The Magyars who overran the Carpathian Basin and settled in Budapest around the first millennium were fast, brutal, clever, smallish raiders on light horses with minimal armor whose use of the latest technology–spurs–allowed them to plunder and outmaneuver enemies as far away as the Iberian peninsula. So when we find a heavily armored Árpád fixed to an enormous medieval charger, as in a statue from Hősök Tere (Hero’s Square) in downtown Budapest, we have to wonder, why the rewrite of history?

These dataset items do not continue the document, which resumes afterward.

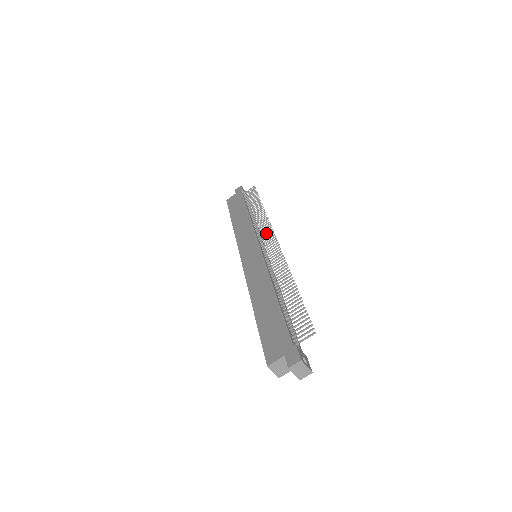
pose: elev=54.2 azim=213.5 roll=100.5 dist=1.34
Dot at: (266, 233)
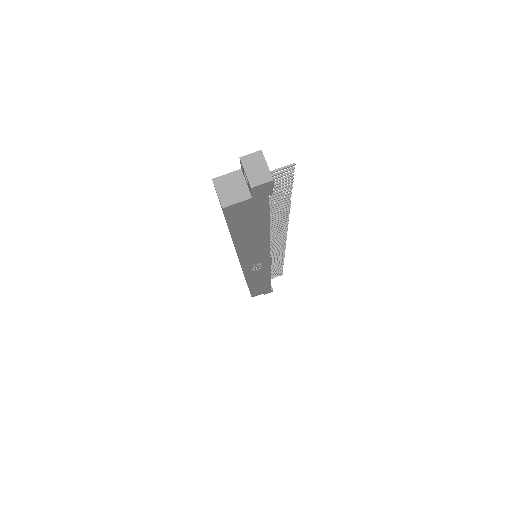
Dot at: (276, 250)
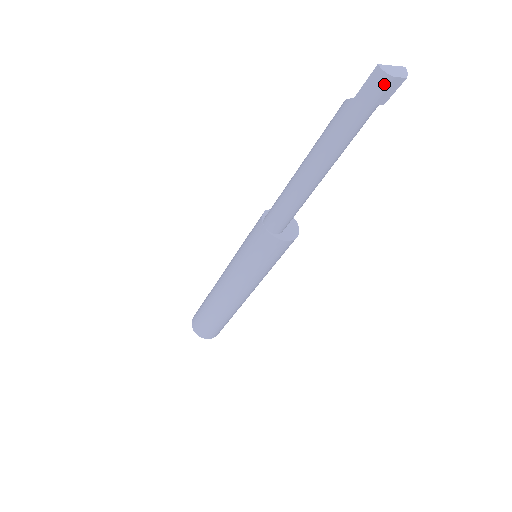
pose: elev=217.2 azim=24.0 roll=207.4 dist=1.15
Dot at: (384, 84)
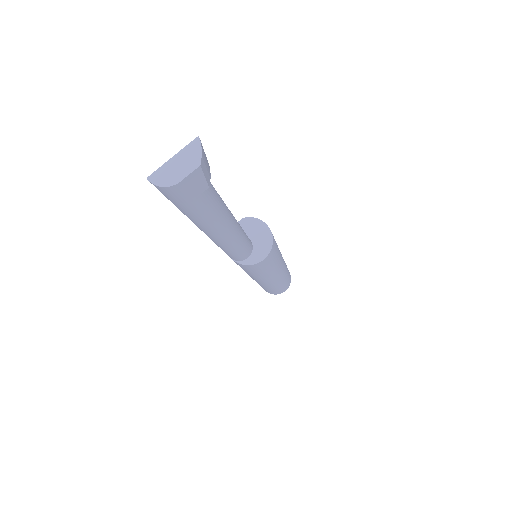
Dot at: (175, 191)
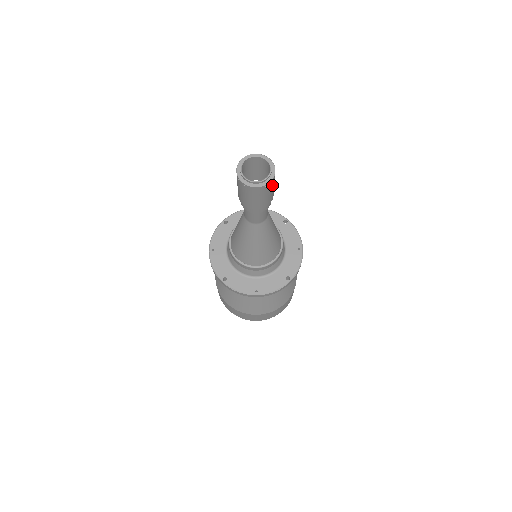
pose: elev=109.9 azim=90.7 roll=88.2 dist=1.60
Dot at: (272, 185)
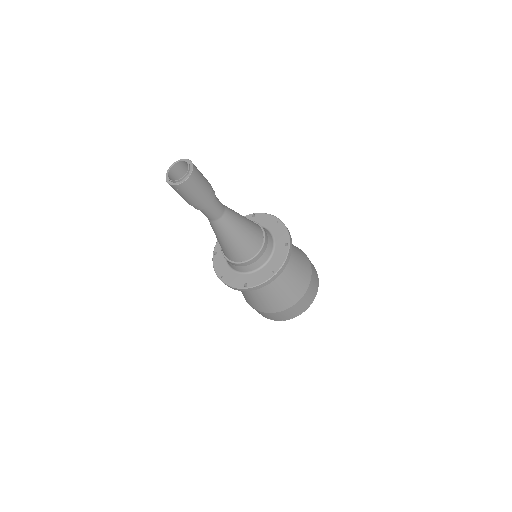
Dot at: (198, 172)
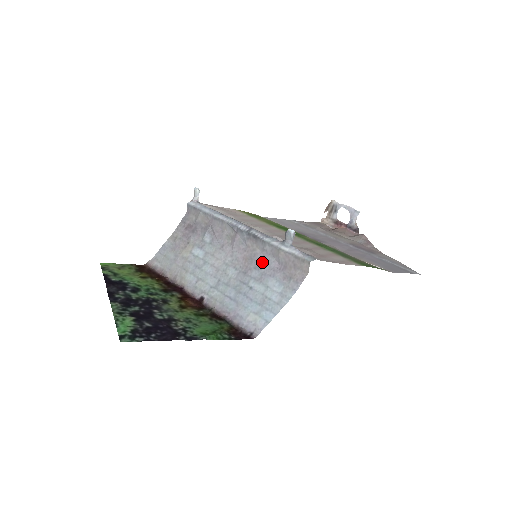
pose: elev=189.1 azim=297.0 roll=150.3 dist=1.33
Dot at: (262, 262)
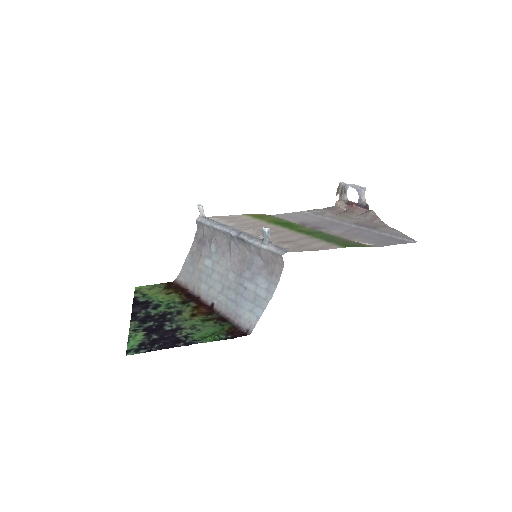
Dot at: (251, 262)
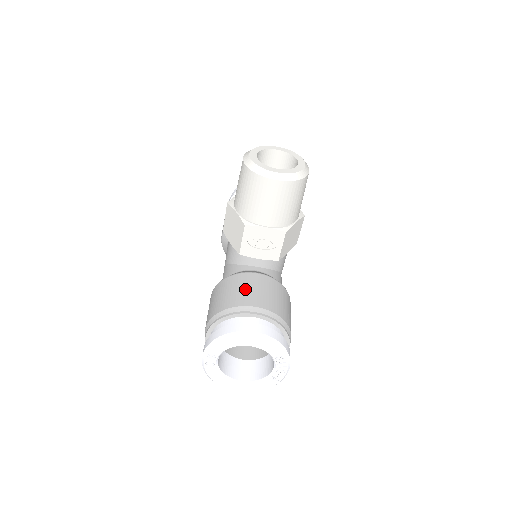
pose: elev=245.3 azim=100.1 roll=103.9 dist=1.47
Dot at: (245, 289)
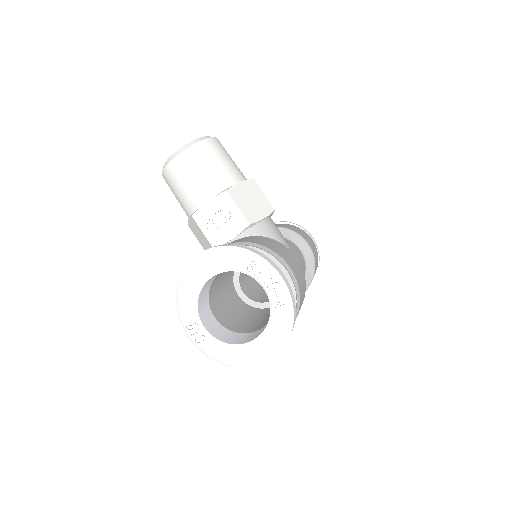
Dot at: occluded
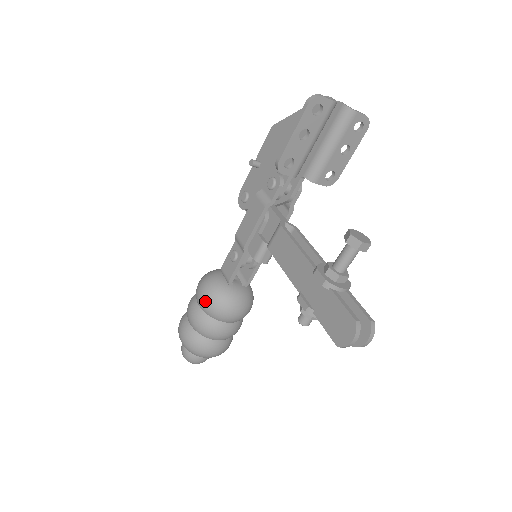
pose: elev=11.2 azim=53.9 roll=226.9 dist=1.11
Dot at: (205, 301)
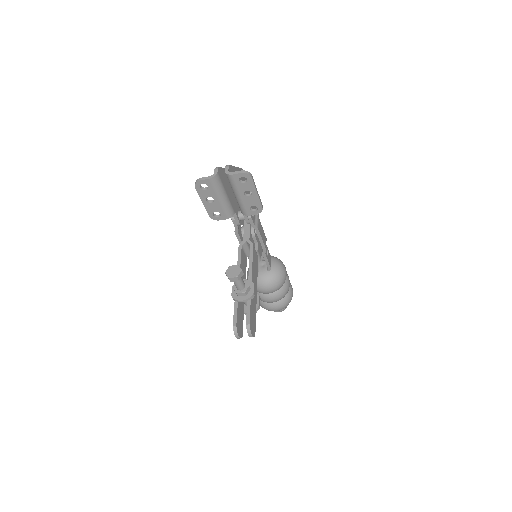
Dot at: occluded
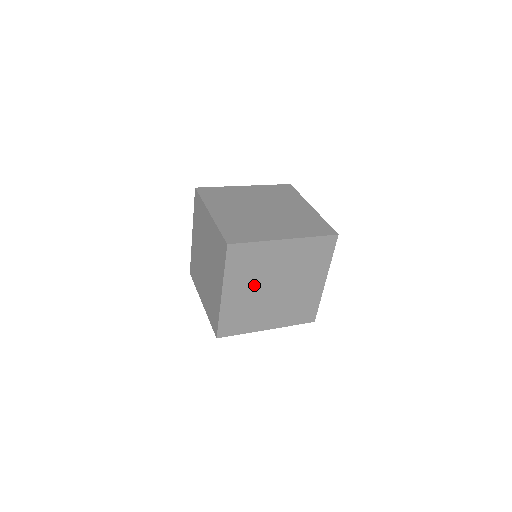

Construction of Hero’s Square, it turns out, was started in 1896 at the height of the Austro-Hungarian Empire. The original monument even included a Hapsburg or two, although after the World War II bombing, the Magyars replaced the interloping foreigners with proper Hungarian patriots. Like so many Balkan tribes, the Magyars have found themselves at the whip end of one clash after another of the great European powers. Their one attempt to climb aboard a winner, the imperial union with Austria of 1867, ended in the disaster of the 1918 Treaty of Trianon, when their country was dismembered and a third of their people were flung off into the diaspora. The authentic Árpád, leader of the seven scrappy, mobile tribes who wrenched this basin from its previous occupants would have made a far more potent symbol for the Hungary of the quixotic 1956 Revolution.
The Magyars, incidentally, are an ethnic anomaly in the heart of Europe. Biologically, their closest relatives are the Baltic Finns a thousand miles to the north. As with so many other nationalities, the largest Hungarian nation outside the motherland itself is the United States. Trivial as it sounds, our favorite Hungarian is Goldie Hawn, who brilliantly played a (fake!) Magyar waitress in the 1992 Steve Martin movie, Housesitter. And our friend Louis of Los Angeles, who can cook an entire Hungarian feast without a drop of the thick, inaccurately named Hungarian Goulash that we Americans actually inherited from the Austrians.